Лика улыбается и расстегивает куртку, снимает сапоги, разматывает длинный шарф… А потом припадает к моей груди и целует. Касается прохладными губами моих губ – горячих и сжатых в напряженную линию. Тянется маленькими ладонями к моей шее, гладит плечи и тихо стонет.
– Подожди, Лик…
– Извини, ты же одетый. – Она спешно расстегивает мою куртку, стягивает шапку и аккуратно, словно мамаша в детском саду, складывает вещи на стул. – Федя…
Лика расстегивает платье на груди и опускает чашечки бюстгальтера, обнажая для меня кремовую нежность грудей. Ее глаза сверкают от выступивших слез, грудь тяжело вздымается, а дыхание – вязкое, частое, как будто мучительное, опаляет мою шею.
– Пожалуйста, не отталкивай меня. Я очень этого хочу… Пожалуйста.
– Пожалуйста, – шепчет Лика и тянется ко мне губами, опаляя скулы тяжелым, сладким дыханием. Берет мои руки и накрывает ими свои обнаженные груди. Ее кожа под моими шершавыми ладонями покрывается мурашками и словно вспыхивает.
– Федя, я тебя люблю… – выдыхает она, а потом целует, распаляя мое желание еще больше. Ласкает мои губы своими, толкается в рот языком, пытаясь вызвать во мне реакцию… Разум, как вертлявый воздушный змей, стремится в невесомость, капризно болтается на хрупкой веревочке самообладания, мечтая вырваться и улизнуть… Я хочу и… не хочу. Понимаю, что, сорвавшись в пропасть отношений с Анжеликой, я повторю путь отца. Она не простая девчонка на ночь… А своим тихим, сорвавшимся с губ признанием, она только что связала меня по ногам и рукам, обязала включить голову перед тем, как…

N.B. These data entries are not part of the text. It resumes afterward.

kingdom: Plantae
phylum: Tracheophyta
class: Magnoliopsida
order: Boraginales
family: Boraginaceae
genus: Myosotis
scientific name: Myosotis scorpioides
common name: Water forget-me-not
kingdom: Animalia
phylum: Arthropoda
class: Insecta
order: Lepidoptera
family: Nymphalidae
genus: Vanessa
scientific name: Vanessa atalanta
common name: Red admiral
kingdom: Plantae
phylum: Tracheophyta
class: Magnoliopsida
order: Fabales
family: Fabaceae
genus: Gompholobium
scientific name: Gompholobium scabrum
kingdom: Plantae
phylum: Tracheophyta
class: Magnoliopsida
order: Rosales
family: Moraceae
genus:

– Лика, постой… Ты совершаешь ошибку. Остановись. – Все-таки хватаю непослушного змея разума за хвост и крепко привязываю веревку. – Я не тот, кто тебе нужен.
– Мне лучше знать, кто мне нужен… Я хочу, чтобы это был ты.
Господи, сколько же в этих глазах тоски! Томления, желания и, пожалуй, разочарования, плещущегося на самом донышке ее глаз. Оно едва уловимое, незаметное для кого-то, но только не для меня.
– Лика, не делай поступков, о которых будешь жалеть.
– Лучше сделать и жалеть! – капризно протягивает она. – Чем жалеть о несделанном! Я хочу этого, и я знаю, что и ты тоже. – Она опускает глаза на мой пах. Черт! Физиология, будь она трижды проклята!
– Лика, я люблю другую. Так понятнее?
Видимо, да. Девчонка замирает на месте, становясь похожей на каменную статую. Раскрывает рот, чтобы ответить, а потом порывисто застегивает пуговицы на груди, отдергивает полы платья. Печать недавнего страстного желания стирается с ее лица одной фразой. Правильно говорят – словом можно исцелить и убить человека.
– Почему же она не здесь, с тобой? Она… вышла? – бесцветно, почти равнодушно спрашивает она. Неторопливо, машинально приглаживает прическу, поправляет поясок на талии, тянется за шарфом…
– Мы пока не можем быть вместе.
– Хм…
– Это ничего не меняет, – оправдываюсь я для чего-то. Впору вызвать такси и проводить девушку, избавив себя и ее от неприятных разговоров, режущих сердце на куски. Два несчастных человека не могут быть вместе. Не должны…
– Странный ты, Федя. Возле тебя живая девушка, готовая подарить тебе любовь и тепло, а ты… витаешь в облаках. Может, ты не нужен ей? Потому что, если был нужен, она не отпускала бы тебя ни на шаг. Следила, чтобы вокруг тебя не вились всякие там… влюбленные дурочки.